Some psychiatrists might be a little intimidated by the problem, although consultation psychiatrists might be more comfortable with it. Neurologists probably have an opinion about it, and I’d like to hear from them. Still, I consider the paper a sort of crossroads for doctors regarding who has ownership of clozapine. Arvinder represented ER docs very well.

It was Arvinder’s idea to summarize the major issues for the “smokejumpers” out there because I’ve often characterized myself that way, trying my best to put out fires around the general hospital as a consultation-liaison psychiatrist. Notice I didn’t use the term “Psychosomatic Medicine” specialist. This reminds me of the recent poll from the Academy of Psychosomatic Medicine (APM) about whether we ought to consider again changing the specialty’s name (this has happened in the past).

I just got a new message and a new poll from APM. It turns out that about 68% of the members (a clear majority) agree we should consider a name change. Now they’re asking for our thoughts about what name we would prefer–and “Consultation-Liaison Psychiatry” once again may not be allowed as a choice. Dang. And we even got a new name choice from my poll: “Psychiatry-for-all-the-patients-that-most-psychiatrists-don’t-want-to-work-with.” Don’t forget Ergasiology!

However, we’re coming to a crossroads again, just like APM came to a crossroads about the Janus head logo a few years ago, and there was a crossroads about the subtitle to the Academy of Psychosomatic Medicine name as well. It used to be The Organization for Consultation-Liaison Psychiatry until 2013. It then suddenly became Psychiatrists Providing Collaborative Care Bridging Physical and Mental Health in 2014. Some of us are less than enthusiastic about certain elements of the collaborative care model.

I tried to find out the history of why the Janus head was used from an APM contact, but he couldn’t trace it, even after reviewing old journal covers.

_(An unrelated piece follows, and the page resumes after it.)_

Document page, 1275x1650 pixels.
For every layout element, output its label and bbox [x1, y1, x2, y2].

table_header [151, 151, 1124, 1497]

He did discover the APM logo wasn’t introduced to the cover until the 2010s. As many know, Janus is the god of beginnings, gates, transitions, passages–crossroads, if you will. And my contact also educated me about the history of APM. Did you know it was started by internists, not psychiatrists? There was even a New Yorker Talk of the Town article about it published in 1954, “The New Style GPs.”

“We went to the Plaza the other afternoon to visit the annual meeting of the Academy of Psychosomatic Medicine, and found the progressive medicos, some seventy-five strong, in perfectly splendid fettle.” 

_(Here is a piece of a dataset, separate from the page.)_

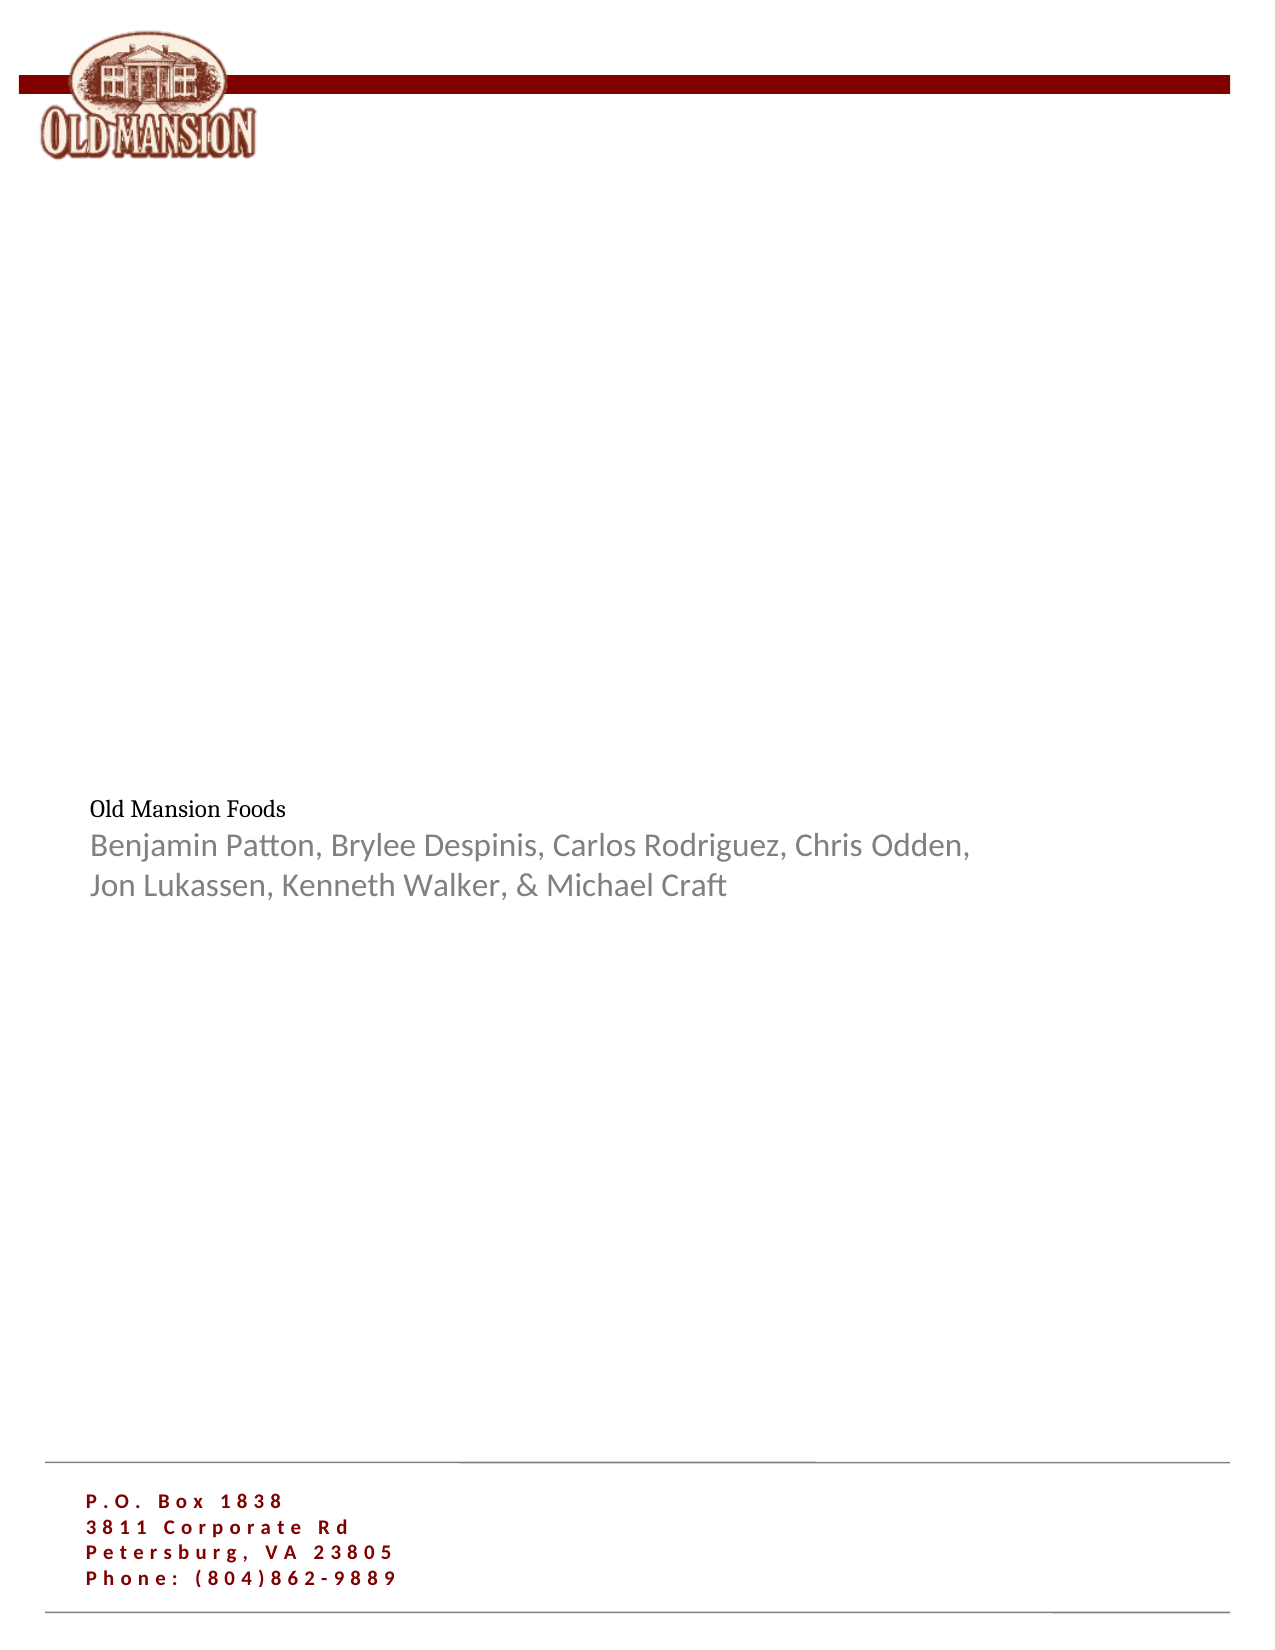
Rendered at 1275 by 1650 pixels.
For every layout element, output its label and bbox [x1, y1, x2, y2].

picture [0, 0, 300, 227]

“…we fell in with Dr. William Kaufman…   We asked him what’s new in psychosomatic medicine.  He replied that the Academy is, for one thing.  It was founded a year ago, by a group of doctors who felt that an existing organization, the American Psychiatric Society, was too Freudian…”

“…The Academy now has nearly a hundred members, including surgeons, internists, pediatricians, obstetricians, and a sprinkling of psychiatrists.  ‘We’re not anti-Freudian; we just don’t want to be doctrinaire.’ ”

William Kaufman was the first APM president. And the conflict between the so-called Freudian membership of the American Psychosomatic Society and the Academy of Psychosomatic Medicine was moderated by Dr. T.N. Wise, past president of both organizations, in “Presidential Address: A Tale of Two Societies:”

Wise, T. N. (1995). “A tale of two societies.” Psychosom Med 57(4): 303-309.
Although consultation-liaison psychiatry grew out of the general hospital psychiatry movement, the American Psychosomatic Society has played a vital role in nurturing the discipline. Through the Society’s journal, Psychosomatic Medicine, and its meetings, consultation psychiatry continues to stay in the mainstream. The subspecialty has developed in both content and strength to merit a focused organization, the Academy of Psychosomatic Medicine. The role of both organizations in the development of consultation-liaison psychiatry is discussed and recommendations for future collaborative activities are suggested.

I hope we weather the next crossroads–all of them.